Hurricane Rick is weakening as it heads toward the resorts of southern Baja California, but the big waves it has kicked up sweep a fisherman to his death off a point in Los Cabos.

The Associated Press

MEXICO CITY — Hurricane Rick was more than a day away from the resorts of Baja California on Monday but the 13-foot (4-meter) waves it kicked up have already killed one person in Los Cabos, which lies almost directly in the hurricane's forecast path.

Francisco Cota, the Los Cabos civil defense director, said a 38-year-old man was standing on a rocky point fishing when he was swept away by one of the big waves Sunday. Bystanders went to help the man, but by the time they got him out of the water he was dead.

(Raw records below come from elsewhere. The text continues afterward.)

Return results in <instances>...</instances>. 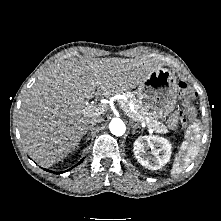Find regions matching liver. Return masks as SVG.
I'll list each match as a JSON object with an SVG mask.
<instances>
[{
  "label": "liver",
  "instance_id": "6515ba94",
  "mask_svg": "<svg viewBox=\"0 0 221 221\" xmlns=\"http://www.w3.org/2000/svg\"><path fill=\"white\" fill-rule=\"evenodd\" d=\"M160 64L145 58H71L50 67L25 94L19 111L22 142L40 166L49 168L78 146L93 97L134 89Z\"/></svg>",
  "mask_w": 221,
  "mask_h": 221
}]
</instances>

"We have established patrols on the beaches to keep people from going into the sea," Cota said. Storm shelters were being opened at local schools and patrol vehicles were making the rounds of low-lying neighborhoods with loudspeakers urging people to evacuate.

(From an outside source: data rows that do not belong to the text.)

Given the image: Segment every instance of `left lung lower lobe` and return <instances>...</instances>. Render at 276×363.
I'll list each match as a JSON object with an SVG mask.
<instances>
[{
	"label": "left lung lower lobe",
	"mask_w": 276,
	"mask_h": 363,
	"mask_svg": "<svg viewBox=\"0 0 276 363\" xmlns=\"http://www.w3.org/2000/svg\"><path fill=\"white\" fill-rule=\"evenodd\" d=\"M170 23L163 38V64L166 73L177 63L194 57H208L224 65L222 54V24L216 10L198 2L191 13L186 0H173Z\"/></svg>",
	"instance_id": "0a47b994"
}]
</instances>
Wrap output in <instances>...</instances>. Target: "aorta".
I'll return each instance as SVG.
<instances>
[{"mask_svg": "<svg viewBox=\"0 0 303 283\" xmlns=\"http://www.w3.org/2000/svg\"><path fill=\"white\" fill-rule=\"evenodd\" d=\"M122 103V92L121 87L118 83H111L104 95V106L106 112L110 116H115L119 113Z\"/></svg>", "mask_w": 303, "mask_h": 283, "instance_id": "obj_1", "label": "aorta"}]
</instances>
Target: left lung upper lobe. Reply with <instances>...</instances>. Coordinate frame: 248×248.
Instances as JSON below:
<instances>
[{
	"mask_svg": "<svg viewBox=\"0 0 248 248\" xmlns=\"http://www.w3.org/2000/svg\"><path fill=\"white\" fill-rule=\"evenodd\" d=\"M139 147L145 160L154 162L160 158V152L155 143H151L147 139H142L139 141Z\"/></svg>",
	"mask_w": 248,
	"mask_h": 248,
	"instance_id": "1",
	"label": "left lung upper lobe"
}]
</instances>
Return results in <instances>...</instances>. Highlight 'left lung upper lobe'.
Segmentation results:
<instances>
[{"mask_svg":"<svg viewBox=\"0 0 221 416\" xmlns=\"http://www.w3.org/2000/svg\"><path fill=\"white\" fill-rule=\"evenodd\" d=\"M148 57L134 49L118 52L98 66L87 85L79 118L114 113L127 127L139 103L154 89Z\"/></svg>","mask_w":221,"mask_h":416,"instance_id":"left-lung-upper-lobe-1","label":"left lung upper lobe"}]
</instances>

"The port is closed ... and people are getting their boats our of the bay," Cota said.

Hurricane Rick's maximum sustained winds decreased Monday to near 105 mph, making it a Category 2 hurricane, down from its peak of 180 mph as a Category 5 storm last week, the U.S. National Hurricane Center in Miami said. Rick was moving northwest at about 8 mph. The hurricane was expected to continue weakening, but could hit or pass just offshore of Los Cabos, at the southern tip of the Baja California peninsula, as a Category 1 hurricane by Wednesday, forecasters said.

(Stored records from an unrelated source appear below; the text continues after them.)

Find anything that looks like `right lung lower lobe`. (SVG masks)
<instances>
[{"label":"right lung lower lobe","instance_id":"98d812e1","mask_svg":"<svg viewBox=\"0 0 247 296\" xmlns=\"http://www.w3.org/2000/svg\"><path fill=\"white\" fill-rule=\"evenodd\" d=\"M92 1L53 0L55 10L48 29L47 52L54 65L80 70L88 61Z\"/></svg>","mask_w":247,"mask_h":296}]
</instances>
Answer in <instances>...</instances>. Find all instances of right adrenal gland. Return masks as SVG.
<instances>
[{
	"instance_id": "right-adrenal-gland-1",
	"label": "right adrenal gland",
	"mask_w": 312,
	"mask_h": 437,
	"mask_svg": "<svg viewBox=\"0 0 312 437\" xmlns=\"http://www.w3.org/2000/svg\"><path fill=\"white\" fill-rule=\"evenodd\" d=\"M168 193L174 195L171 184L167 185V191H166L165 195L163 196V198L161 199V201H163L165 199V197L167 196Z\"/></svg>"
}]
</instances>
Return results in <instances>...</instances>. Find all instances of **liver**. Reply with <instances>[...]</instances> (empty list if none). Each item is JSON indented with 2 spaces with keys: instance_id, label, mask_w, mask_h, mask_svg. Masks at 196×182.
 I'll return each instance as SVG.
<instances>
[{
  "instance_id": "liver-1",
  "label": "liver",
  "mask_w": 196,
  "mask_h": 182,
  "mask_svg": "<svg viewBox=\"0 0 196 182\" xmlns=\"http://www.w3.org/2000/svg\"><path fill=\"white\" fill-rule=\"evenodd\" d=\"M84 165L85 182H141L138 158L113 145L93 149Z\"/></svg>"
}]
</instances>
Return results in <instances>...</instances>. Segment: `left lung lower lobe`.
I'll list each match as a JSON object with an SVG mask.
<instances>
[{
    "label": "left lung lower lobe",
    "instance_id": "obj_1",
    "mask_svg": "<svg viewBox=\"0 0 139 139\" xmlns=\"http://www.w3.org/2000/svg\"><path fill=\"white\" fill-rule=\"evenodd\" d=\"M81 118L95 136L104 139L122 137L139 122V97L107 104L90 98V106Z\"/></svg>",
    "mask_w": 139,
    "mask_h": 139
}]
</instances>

Rick was centered about 340 miles south-southwest of Cabo San Lucas, one of the two towns that make up the municipality of Los Cabos.

At the beach-side SolMar resort in Cabo San Lucas, manager Silvia Carlos said the hotel was taking precautions, but had not evacuated guests.

"We are covering up windows in the entranceway and sealing doors," Carlos said. "The waves are starting to get high."

Rick also threatened to disrupt a major sport-fishing tournament scheduled to start Wednesday. About 800 sports fishermen were scheduled to gather for the Bisbee's Los Cabos tournament.

About 130 boats had been scheduled to set off into the Pacific on Wednesday — the day Rick is projected to hit, but tournament organizer Clicerio Mercado said the start of the event would be postponed in hopes fishing could resume Thursday or Friday.

Forecasters said a weakening Rick is likely to continue past the Baja peninsula and slam into Mexico's mainland somewhere near the resort city of Mazatlan on Thursday.

Rick was the second-strongest hurricane in the eastern North Pacific since 1966, when experts began keeping reliable records, Hurricane Center meteorologist Hugh Cobb said.

The strongest was Hurricane Linda, which generated maximum winds of 185 mph (296 kph) in September 1997.